On page 48, it is mentioned that p:S * R * S * A -> [0,1] is a deterministic function:

The dynamics function $p : \mathcal{S} \times \mathcal{R} \times \mathcal{S} \times \mathcal{A} \rightarrow [0, 1]$ is an ordinary deterministic function of four arguments.

However, on page 49, in equation 3.4, there is summation over r:

$$\sum_{s' \in \mathcal{S}}\sum_{r \in \mathcal{R}} p(s',r|s,a) = 1 ,\text{for all } s \in \mathcal{S}, a \in \mathcal{A}(s)$$

My question is, does this mean, it is possible that performing an action $a$ that takes us to state $s'$, could result in multiple rewards?

Melanie A

Posted 2018-08-30T09:29:50.213

Reputation: 37

Answers

1

it is possible that performing an action $a$ that takes us to state $s′$, could result in multiple rewards?

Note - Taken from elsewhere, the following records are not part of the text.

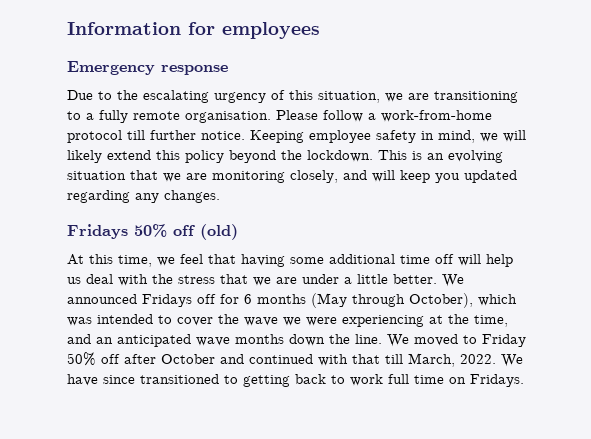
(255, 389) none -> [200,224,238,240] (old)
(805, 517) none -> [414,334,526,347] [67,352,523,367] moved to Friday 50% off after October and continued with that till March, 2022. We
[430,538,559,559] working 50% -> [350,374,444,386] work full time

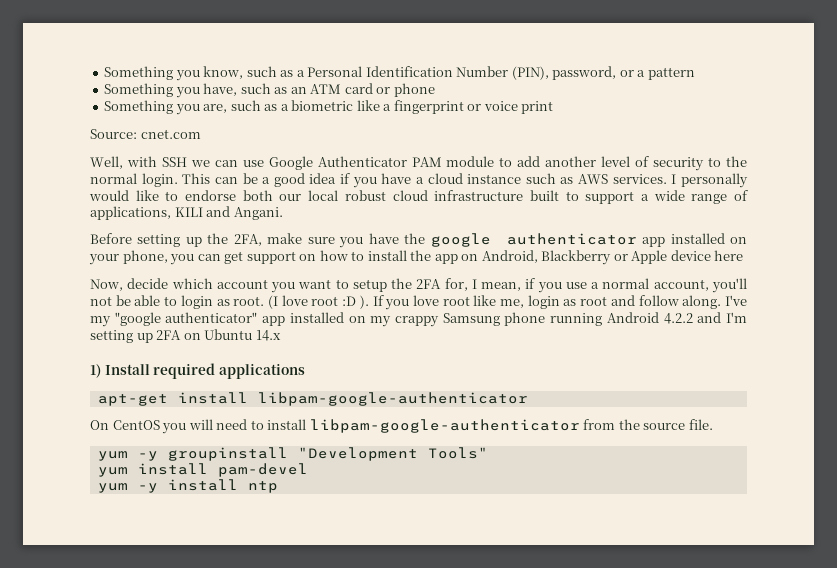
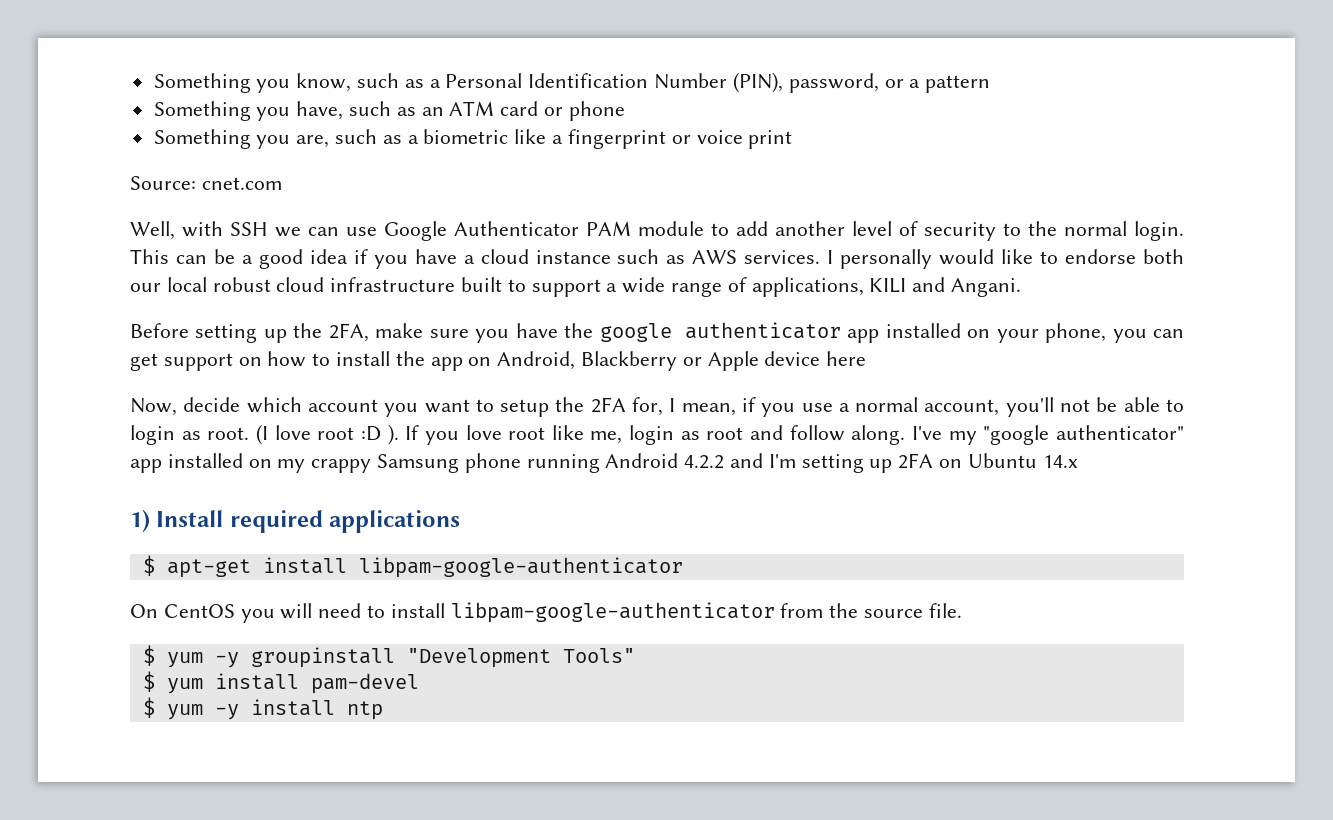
(305, 371) none -> [142,555,155,576] $
(713, 424) none -> [142,645,155,666] $
(488, 453) none -> [142,671,155,692] $
(308, 470) none -> [142,697,155,718] $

Yes, that is true the general case that any $(s,a)$ pair can result in a range of results for both $s'$ and $r$. Also $s'$ and $r$ can vary independently, provided each ones distribution only depends on $(s,a)$. In practice $r$ often depends strongly on one or more of $s$, $a$ or $s'$ (if it depends on the latter, then it still depends in absolute terms on just $s$ and $a$ because $s'$ does - it is just that values of $s'$ and $r$ are allowed to correlate).

This does not affect the statement about $p(s',r|s,a)$ being deterministic. It is the probability of specific $s',r$ results occurring that should be deterministic and depend on $(s,a)$ in a Markov Decision Process.

Neil Slater

Posted 2018-08-30T09:29:50.213

Reputation: 24 613